The vivid colors of the seashore soon drain away, replaced by gray skies, chalky rocks, and scraggly maquis. High on a lonely mountain ridge, it starts to drizzle—but with this comes the unexpected gift of a double rainbow. I pull over to let Kim capture the moment on her iphone.
Farther on, we descend into the broad bowl of Bezirgan village, at the heart of which is a cluster of crumbling stone farmhouses and tin-roofed wooden granaries called ambars that look like they’ve been around for centuries. For all I know, they have. Yet we don’t see a soul, not even in the dun-colored fields, where stacks of unthreshed sesame cast conical shadows across the stubble of a recent harvest. By way of explanation, Kim tells me that many of the village’s 600-odd residents have winter homes and pastures on the coast, where they retreat when the weather in the mountains turns cold and dank.
With thunder rumbling overhead, I’m tempted to follow them. Instead, we push on through the drizzle to Islamlar, a tiny yayla (mountain resort) where trout are raised in pools fed by gushing spring water. Two of those fish, grilled to perfection and served with pomegranate juice, find their way to our table at Musa, the little roadside restaurant where we stop for lunch. They’re delicious, though by the time the establishment’s eponymous owner brings the trout over, i’ve already gorged myself on mezes—flame-grilled zucchini and big yellow peppers, fried halloumi cheese, a tangy yogurt dip, and kısır, the Turkish version of tabbouleh.

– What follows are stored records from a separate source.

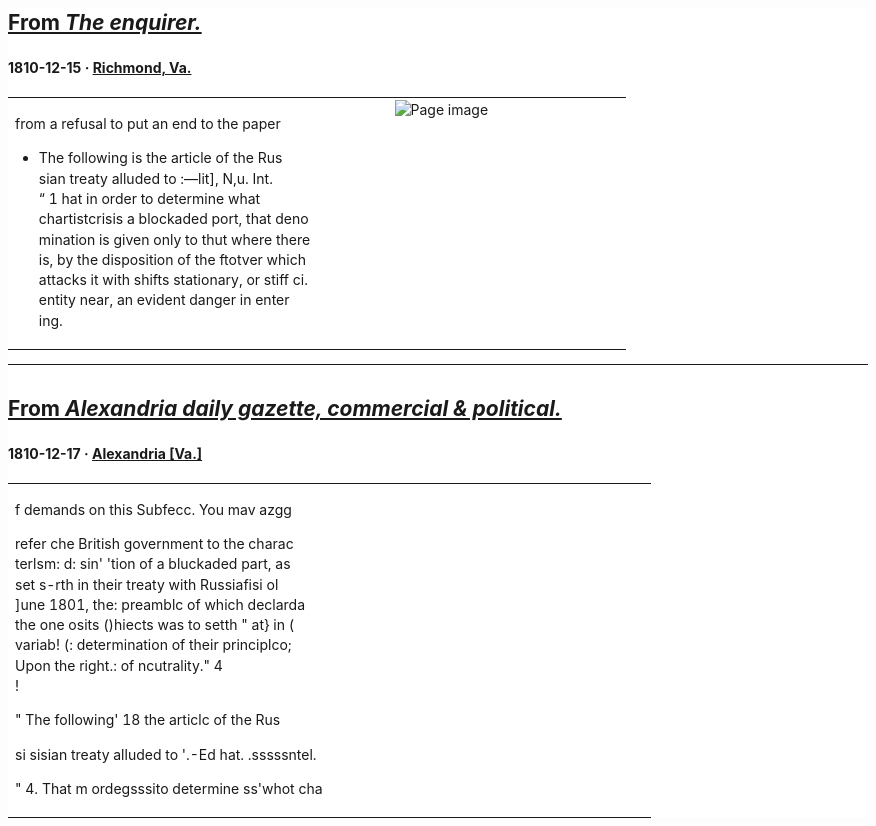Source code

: 
## [From _The enquirer._](https://www.loc.gov/resource/sn84024736/1810-12-15/ed-1/?sp=1)

#### 1810-12-15 &middot; [Richmond, Va.](http://dbpedia.org/resource/Richmond%2C_Virginia)

<table style="width: 100%;"><tr><td style="width: 50%">

  
from a refusal to put an end to the paper  
  
* The following is the article of the Rus­  
sian treaty alluded to :—lit], N,u. Int.  
“ 1 hat in order to determine what  
chartistcrisis a blockaded port, that deno  
mination is given only to thut where there  
is, by the disposition of the ftotver which  
attacks it with shifts stationary, or stiff ci.  
entity near, an evident danger in enter  
ing.
</td><td style="width: 50%; max-height: 75%; margin: auto; display: block;">
<img alt="Page image" src="https://tile.loc.gov/image-services/iiif/service:ndnp:vi:batch_vi_loons_ver01:data:sn84024736:00414183840:1810121501:0268/pct:23.77495462794918,85.59197651663405,17.138535995160314,6.413078930202218/!600,600/0/default.jpg"/>
</td>
</tr></table>

---

## [From _Alexandria daily gazette, commercial & political._](https://www.loc.gov/resource/sn84024013/1810-12-17/ed-1/?sp=2)

#### 1810-12-17 &middot; [Alexandria [Va.]](http://dbpedia.org/resource/Alexandria%2C_Virginia)

<table style="width: 100%;"><tr><td style="width: 50%">

  
f demands on this Subfecc. You mav azgg  
  
refer che British government to the charac­  
terlsm: d: sin&#x27; &#x27;tion of a bluckaded part, as  
set s-rth in their treaty with Russiafisi ol  
]une 1801, the: preamblc of which declarda  
the one osits ()hiects was to setth &quot; at} in (  
variab! (: determination of their principlco;  
Upon the right.: of ncutrality.&quot; 4  
!  
  
  
&quot; The following&#x27; 18 the articlc of the Rus­  
  
si sisian treaty alluded to &#x27;.-Ed hat. .sssssntel.  
  
&quot; 4. That m ordegsssito determine ss&#x27;whot cha­  
  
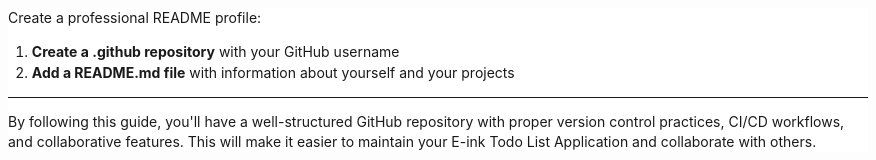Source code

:Create a professional README profile:

1. **Create a .github repository** with your GitHub username
2. **Add a README.md file** with information about yourself and your projects

---

By following this guide, you'll have a well-structured GitHub repository with proper version control practices, CI/CD workflows, and collaborative features. This will make it easier to maintain your E-ink Todo List Application and collaborate with others.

“Excellent nosh!” Kim declares as we linger on the terrace sipping little glasses of sage tea and gazing down the valley to the hazy blue of Kalkan Bay. “And that’s just for starters. There are zillions of things to see and do along this coast. Here …” Taking my notepad, she jots down a roll call of local attractions under the heading “Kim’s Tips for Turkey”: Patara, birthplace of St. Nicholas and home to one of the longest beaches in the Mediterranean; Saklıkent Gorge, the country’s longest, deepest canyon; the sunken city of Kekova; the Lycian ruins of Letoon, Tlos, Xanthos, pınara … The list goes on.
With Kim as my plucky guide for the next few days, and me behind the wheel, we cover a lot of ground. (We also burn through a lot of gas money—petrol here goes for about US$2.70 a liter. Only in Norway will you pay more at the pump.) One day we visit the market town of Fethiye, 80 kilometers east of Kalkan and still abuzz with Daniel Craig’s April visit to film a scene for the latest Bond film. Like 007, sunseekers head straight to the beaches. We, however, make for the shade of the central bazaar,
To marvel at the seafood counters and cuts of dry-aged beef and a cornucopia of Turkish produce: barrels of olives and dates; goat hides packed with crumbly tulum cheese; slabs of honeycomb; and a kaleidoscope of Turkish delight.